• _Reading text_
Across the value net of the different market players, three relevant situations emerge:
i) No externalities. This concerns instances in which a market player, be it an individual user or an organisation, correctly assesses security risks, bears all the costs of protecting against security threats (including those associated with these risks) and adopts appropriate counter measures. Private and social costs and benefits of security decisions are aligned. There may still be significant damage caused by malware, but this damage is borne by the market player itself. This situation would be economically efficient but, due to the high degree of interdependency in the Internet, it is relatively rare.
ii) Externalities that are borne by agents in the value net that can manage them. This concerns instances in which a market player assesses the security risks based on the available information but, due to the existence of (positive or negative) externalities, the resulting decision deviates from the social optimum. Such deviations may be based on lack of incentives to take costs imposed on others into account, but it can also result from a lack of skills to cope with security risks, or financial constraints faced by an individual or organisation. As long as somebody in the value net internalises these costs and this agent is in a position to influence these costs – i.e. it can influence the security tradeoffs of the agents generating the externality – then the security level achieved by the whole value net will deviate less from a social optimum than without such internalisation. This scenario depicts a relatively frequent case and numerous examples were found that confirm externalities were being internalised by other market players.
iii) Externalities that are borne by agents who cannot manage them or by society at large. An individual unit may correctly assess the security risks given its perceived incentives but, due to the existence of externalities, this decision deviates from the social optimum. Alternatively, an individual unit may not fully understand the externalities it generates for other actors. Unlike in scenario two, no other agents in the information and communication value net absorb the cost or, if they do, they are not in a position to influence these costs – i.e. influence the security tradeoffs of the agents generating the externality. Hence, costs are generated for the whole sector and society at large. These are the costs of illegal activity or crime associated with malware, the costs of restitution of crime victims, the costs of e- commerce companies buying security services to fight off botnet attacks, the cost of law enforcement associated with these activities, and so forth.

• _Work to complete_
Rewrite the passage on security externalities, starting with "Across the value" and going on through "is relatively rare.", substituting "cyber risks" for "security risks". The rows after this are separate material and have no connection to the passage.

• _Material provided_
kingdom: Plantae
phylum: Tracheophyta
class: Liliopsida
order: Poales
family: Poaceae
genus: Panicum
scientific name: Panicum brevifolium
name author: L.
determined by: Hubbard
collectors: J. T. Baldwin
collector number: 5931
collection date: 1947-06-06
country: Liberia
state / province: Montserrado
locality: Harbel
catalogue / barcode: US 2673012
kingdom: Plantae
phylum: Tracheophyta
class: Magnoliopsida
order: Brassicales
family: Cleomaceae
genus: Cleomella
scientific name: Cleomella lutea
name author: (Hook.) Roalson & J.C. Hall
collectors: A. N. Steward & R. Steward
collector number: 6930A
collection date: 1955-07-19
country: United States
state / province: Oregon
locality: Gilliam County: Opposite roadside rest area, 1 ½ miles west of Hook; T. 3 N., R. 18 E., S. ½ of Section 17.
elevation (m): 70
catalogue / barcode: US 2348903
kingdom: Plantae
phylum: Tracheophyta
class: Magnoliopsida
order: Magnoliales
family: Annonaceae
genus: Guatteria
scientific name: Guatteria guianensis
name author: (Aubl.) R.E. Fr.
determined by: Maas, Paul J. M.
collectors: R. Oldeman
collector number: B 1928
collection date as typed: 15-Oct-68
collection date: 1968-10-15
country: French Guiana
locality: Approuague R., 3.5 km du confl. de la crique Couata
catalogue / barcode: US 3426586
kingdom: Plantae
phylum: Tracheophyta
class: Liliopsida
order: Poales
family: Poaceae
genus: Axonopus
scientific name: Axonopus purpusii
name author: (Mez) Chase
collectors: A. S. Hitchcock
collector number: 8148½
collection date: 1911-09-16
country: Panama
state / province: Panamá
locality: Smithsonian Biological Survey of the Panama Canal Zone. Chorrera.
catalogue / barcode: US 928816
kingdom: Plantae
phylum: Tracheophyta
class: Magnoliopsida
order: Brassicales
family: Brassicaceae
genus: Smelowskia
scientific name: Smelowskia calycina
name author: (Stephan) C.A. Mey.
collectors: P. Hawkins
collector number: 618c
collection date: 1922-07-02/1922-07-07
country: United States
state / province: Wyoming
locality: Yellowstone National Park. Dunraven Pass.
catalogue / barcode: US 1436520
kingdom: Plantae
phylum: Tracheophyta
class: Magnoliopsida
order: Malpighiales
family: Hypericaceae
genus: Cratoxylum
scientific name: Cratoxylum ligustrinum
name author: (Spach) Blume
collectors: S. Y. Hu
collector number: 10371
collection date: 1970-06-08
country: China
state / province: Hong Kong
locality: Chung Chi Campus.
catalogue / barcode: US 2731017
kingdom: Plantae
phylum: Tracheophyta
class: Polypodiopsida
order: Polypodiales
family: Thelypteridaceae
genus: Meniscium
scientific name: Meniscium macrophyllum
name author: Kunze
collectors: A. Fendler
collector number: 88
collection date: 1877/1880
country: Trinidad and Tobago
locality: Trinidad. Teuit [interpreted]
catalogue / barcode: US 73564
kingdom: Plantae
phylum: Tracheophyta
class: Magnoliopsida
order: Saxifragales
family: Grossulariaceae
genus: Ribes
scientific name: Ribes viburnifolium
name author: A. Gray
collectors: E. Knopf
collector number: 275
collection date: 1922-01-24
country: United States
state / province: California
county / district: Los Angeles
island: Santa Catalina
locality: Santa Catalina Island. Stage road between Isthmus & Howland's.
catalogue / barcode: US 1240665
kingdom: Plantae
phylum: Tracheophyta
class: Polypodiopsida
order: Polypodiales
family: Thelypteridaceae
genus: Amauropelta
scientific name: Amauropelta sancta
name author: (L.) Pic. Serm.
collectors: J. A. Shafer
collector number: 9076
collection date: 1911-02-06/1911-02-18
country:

• _Response for this exercise_
Across the value net of the different market players, three relevant situations emerge:
i) No externalities. This concerns instances in which a market player, be it an individual user or an organisation, correctly assesses cyber risks, bears all the costs of protecting against security threats (including those associated with these risks) and adopts appropriate counter measures. Private and social costs and benefits of security decisions are aligned. There may still be significant damage caused by malware, but this damage is borne by the market player itself. This situation would be economically efficient but, due to the high degree of interdependency in the Internet, it is relatively rare.